Kenneth Burke’s A Rhetoric of Motives has of course been recognized as a foundational contribution to rhetorical theory ever since its appearance in 1950. Because it expanded our collective sense of “the realm of rhetoric” (so that we now understand science, art, and materiality as falling within the domain of rhetoric) and because it offered the concept of “identification” as a complement to Aristotelian categories of persuasion, A Rhetoric of Motives remains the central text for everyone working out the premises of “the new rhetoric.” And yet as widely read as it is, RM remains imperfectly and incompletely understood: the details of “identification” remain as confounding as they are intriguing, and large sections of RM remain confusing or elusive.

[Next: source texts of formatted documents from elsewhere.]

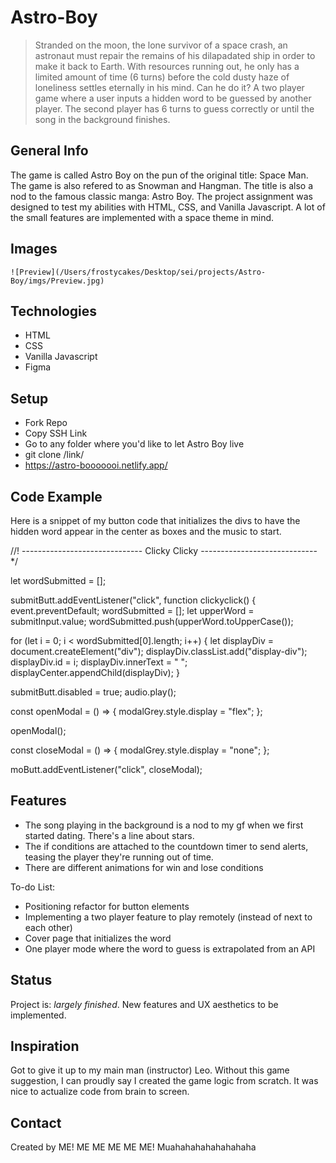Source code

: # Astro-Boy
> Stranded on the moon, the lone survivor of a space crash, an astronaut must repair the remains of his dilapadated ship in order to make it back to Earth. With resources running out, he only has a limited amount of time (6 turns) before the cold dusty haze of loneliness settles eternally in his mind. Can he do it?
> A two player game where a user inputs a hidden word to be guessed by another player. The second player has 6 turns to guess correctly or until the song in the background finishes.

## General Info
The game is called Astro Boy on the pun of the original title: Space Man. The game is also refered to as Snowman and Hangman. The title is also a nod to the famous classic manga: Astro Boy. The project assignment was designed to test my abilities with HTML, CSS, and Vanilla Javascript. A lot of the small features are implemented with a space theme in mind.


## Images
	![Preview](/Users/frostycakes/Desktop/sei/projects/Astro-Boy/imgs/Preview.jpg)

## Technologies
* HTML
* CSS
* Vanilla Javascript
* Figma

## Setup
* Fork Repo
* Copy SSH Link
* Go to any folder where you'd like to let Astro Boy live
* git clone /link/
* https://astro-booooooi.netlify.app/

## Code Example

Here is a snippet of my button code that initializes the divs to have the hidden word appear in the center as boxes and the music to start.

//! ------------------------------ Clicky Clicky ----------------------------- */

let wordSubmitted = [];

submitButt.addEventListener("click", function clickyclick() {
  event.preventDefault;
  wordSubmitted = [];
  let upperWord = submitInput.value;
  wordSubmitted.push(upperWord.toUpperCase());

  for (let i = 0; i < wordSubmitted[0].length; i++) {
    let displayDiv = document.createElement("div");
    displayDiv.classList.add("display-div");
    displayDiv.id = i;
    displayDiv.innerText = "   ";
    displayCenter.appendChild(displayDiv);
  }

  submitButt.disabled = true;
  audio.play();

  const openModal = () => {
    modalGrey.style.display = "flex";
  };

  openModal();

  const closeModal = () => {
    modalGrey.style.display = "none";
  };

  moButt.addEventListener("click", closeModal);
  
## Features
* The song playing in the background is a nod to my gf when we first started dating. There's a line about stars.
* The if conditions are attached to the countdown timer to send alerts, teasing the player they're running out of time.
* There are different animations for win and lose conditions

To-do List:
* Positioning refactor for button elements
* Implementing a two player feature to play remotely (instead of next to each other)
* Cover page that initializes the word
* One player mode where the word to guess is extrapolated from an API

## Status
Project is: _largely finished_. New features and UX aesthetics to be implemented.

## Inspiration
Got to give it up to my main man (instructor) Leo. Without this game suggestion, I can proudly say I created the game logic from scratch. It was nice to actualize code from brain to screen.

## Contact
Created by ME! ME ME ME ME ME! Muahahahahahahahaha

Participants in this seminar, therefore, will work together to comprehend RM and to tease out its implications for the study of contemporary discourse. Toward that end, participants will have a chance to review and discuss a lengthy, intriguing, recently discovered section of RM—called “The War of Words”—that Burke decided to delete from his manuscript at the last minute. Not only will the seminar leaders be sharing the contents of “The War of Words” (an edition of it is now in preparation) but they will also make available other archival materials which bear on RM, including correspondence between Burke and his colleagues and friends J. S. Watson, Malcolm Cowley, and Stanley Edgar Hyman (among others). Careful attention will also be given over to an analysis of “identification” and the terms associated with it in RM.

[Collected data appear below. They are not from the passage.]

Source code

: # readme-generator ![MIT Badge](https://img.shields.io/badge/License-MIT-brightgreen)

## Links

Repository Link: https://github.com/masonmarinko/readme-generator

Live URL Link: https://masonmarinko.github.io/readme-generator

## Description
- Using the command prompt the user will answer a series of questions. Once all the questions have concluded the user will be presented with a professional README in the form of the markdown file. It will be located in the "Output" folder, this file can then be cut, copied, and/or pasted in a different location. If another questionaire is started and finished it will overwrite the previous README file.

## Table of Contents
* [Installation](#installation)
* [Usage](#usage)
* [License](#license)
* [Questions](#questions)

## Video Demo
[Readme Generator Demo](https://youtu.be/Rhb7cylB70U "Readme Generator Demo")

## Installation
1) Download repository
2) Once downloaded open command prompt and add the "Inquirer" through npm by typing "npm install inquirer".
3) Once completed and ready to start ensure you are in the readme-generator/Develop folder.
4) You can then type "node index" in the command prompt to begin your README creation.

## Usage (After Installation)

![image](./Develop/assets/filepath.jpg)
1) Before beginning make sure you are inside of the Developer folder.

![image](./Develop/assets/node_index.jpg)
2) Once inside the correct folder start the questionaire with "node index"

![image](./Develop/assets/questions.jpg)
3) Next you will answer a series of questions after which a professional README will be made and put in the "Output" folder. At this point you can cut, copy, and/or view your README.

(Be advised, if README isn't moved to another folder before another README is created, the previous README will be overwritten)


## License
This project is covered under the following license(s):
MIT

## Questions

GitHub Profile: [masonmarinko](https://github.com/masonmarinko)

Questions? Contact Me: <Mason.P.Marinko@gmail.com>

But guiding daily discussion will be participants’ own research and individual questions. Participants will be encouraged to submit short statements about their own questions and scholarly interests (we seek a mix of graduate students, junior faculty, and more senior scholars), and at least half the time will be given over to participants’ developing projects. If things go as planned, participants will leave with a more mature understanding of RM as well as invigorated individual work, whether it be an article-in-progress, a dissertation or book chapter, or whatever.

Given the contents of RM and “The War of Words,” we anticipate that the seminar will interest, in addition to students of Kenneth Burke, scholars working on post-World War II culture, publics theory, national identity, rhetorical theory, rhetorics of the popular press, and listening rhetorics. Join us!